To see McGilchrist’s theory in action, Wood says to compare the Renaissance with the Reformation. The art produced during the former was more lifelike. It also had more depth and included many cultural references. In contrast, the art produced during the Reformation was flattened and symbolic representations abounded: this was an era of left-brained dominance.

An example of Renaissance art (above) and Reformation art (below).

Like the Reformation, ‘the 21st century has ushered in a period of left-brain dominance’, argues Wood. People are making music, television shows and advertising that appeals to this hemisphere.

For example, chart music is more repetitive and homogenised, and more people are watching live sport and talent shows (which have rules and formats) than sitcoms (which celebrate relationships and ‘betweenness’).

Within advertising there are fewer displays of human connection, more monologues and voice-overs that address customers directly, and fewer cultural references, like pastiches or parodies.

Wood says campaigns that ‘turn descriptive adjectives into nouns’ – e.g. Nike’s ‘Find Your Fast’ – are also playing to the left brain’s preference for things over the living.

So too does advertising that sets out to shock or disrupt, such as the recent trend for anti-ads, like this from BrewDog, or the purposeful brand manifestos that pit values against each other, such as Nike’s Dream Crazy.

In the latter case it is because these ads tend to appeal to more individualistic values (e.g. care/harm), which are the domain of the left brain.

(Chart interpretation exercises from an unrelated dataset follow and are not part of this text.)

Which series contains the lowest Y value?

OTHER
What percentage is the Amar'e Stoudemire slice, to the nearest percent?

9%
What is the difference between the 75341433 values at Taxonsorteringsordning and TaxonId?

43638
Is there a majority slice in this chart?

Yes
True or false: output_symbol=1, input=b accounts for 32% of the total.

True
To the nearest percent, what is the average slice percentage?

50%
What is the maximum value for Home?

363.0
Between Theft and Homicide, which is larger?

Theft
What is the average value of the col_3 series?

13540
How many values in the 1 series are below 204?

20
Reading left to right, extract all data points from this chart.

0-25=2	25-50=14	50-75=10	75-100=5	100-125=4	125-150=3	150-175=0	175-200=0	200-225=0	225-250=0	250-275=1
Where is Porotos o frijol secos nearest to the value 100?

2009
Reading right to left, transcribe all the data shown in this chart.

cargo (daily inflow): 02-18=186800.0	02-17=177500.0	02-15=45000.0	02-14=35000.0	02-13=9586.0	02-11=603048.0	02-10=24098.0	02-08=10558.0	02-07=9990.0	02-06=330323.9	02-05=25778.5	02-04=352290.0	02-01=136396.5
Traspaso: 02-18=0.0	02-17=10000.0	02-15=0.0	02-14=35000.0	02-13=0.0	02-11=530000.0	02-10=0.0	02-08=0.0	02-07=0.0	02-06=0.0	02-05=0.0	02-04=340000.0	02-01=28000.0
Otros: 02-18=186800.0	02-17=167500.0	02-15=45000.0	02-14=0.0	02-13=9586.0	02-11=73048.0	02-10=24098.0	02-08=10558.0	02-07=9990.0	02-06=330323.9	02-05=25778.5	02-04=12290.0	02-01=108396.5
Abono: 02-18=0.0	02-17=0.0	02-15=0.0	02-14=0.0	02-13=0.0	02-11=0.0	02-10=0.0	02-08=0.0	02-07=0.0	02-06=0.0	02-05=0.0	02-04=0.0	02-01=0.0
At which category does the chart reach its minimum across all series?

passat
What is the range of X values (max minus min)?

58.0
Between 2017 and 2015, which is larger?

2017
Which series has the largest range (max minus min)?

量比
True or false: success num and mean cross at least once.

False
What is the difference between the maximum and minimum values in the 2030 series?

The right brain is more concerned with what Wood describes as 'binding' values (e.g. loyalty/betrayal).

Still, some purposeful ads do appeal to the right-brain, according to Wood. He names Always’ Like A Girl as one such example, explaining that it trumpets its values in a way that does not seek to disrupt or divide.

The effect of the dominance of left-brain thinking, says Wood, is ‘extremely damaging for advertising’s ability to deliver long-term market-share growth’, and he uses his own agency’s research to make his case. System1 Group selected 100 recent UK and US ads and found that ‘the greater the number of left-brain features in the ad, the less likely it is to achieve a strong star rating’. (The star rating is a proprietary system by which System1 Group claims to predict whether an ad will achieve major business results for a brand).

But the modern ad industry is not set up to resist the reign of the left hemisphere, according to Wood. On the contrary, the pressure put on agencies to create easily-repeated processes and to specialise, globalisation and many other facets of modern marketing are conducive to left-brain thinking.

If brands want more long term effectiveness from their advertising, they must fight the inertia and create campaigns that appeal to the right hemisphere of the brain: that means ads that are funny, celebrate human connections and use fluency devices (typically these are mascots but they can also be scenarios that represent the brand message e.g. ‘Should’ve gone to Specsavers').

Essentially, Wood argues, like so many other analysts, that advertising path back to effectiveness is to 'entertain for commercial gain'.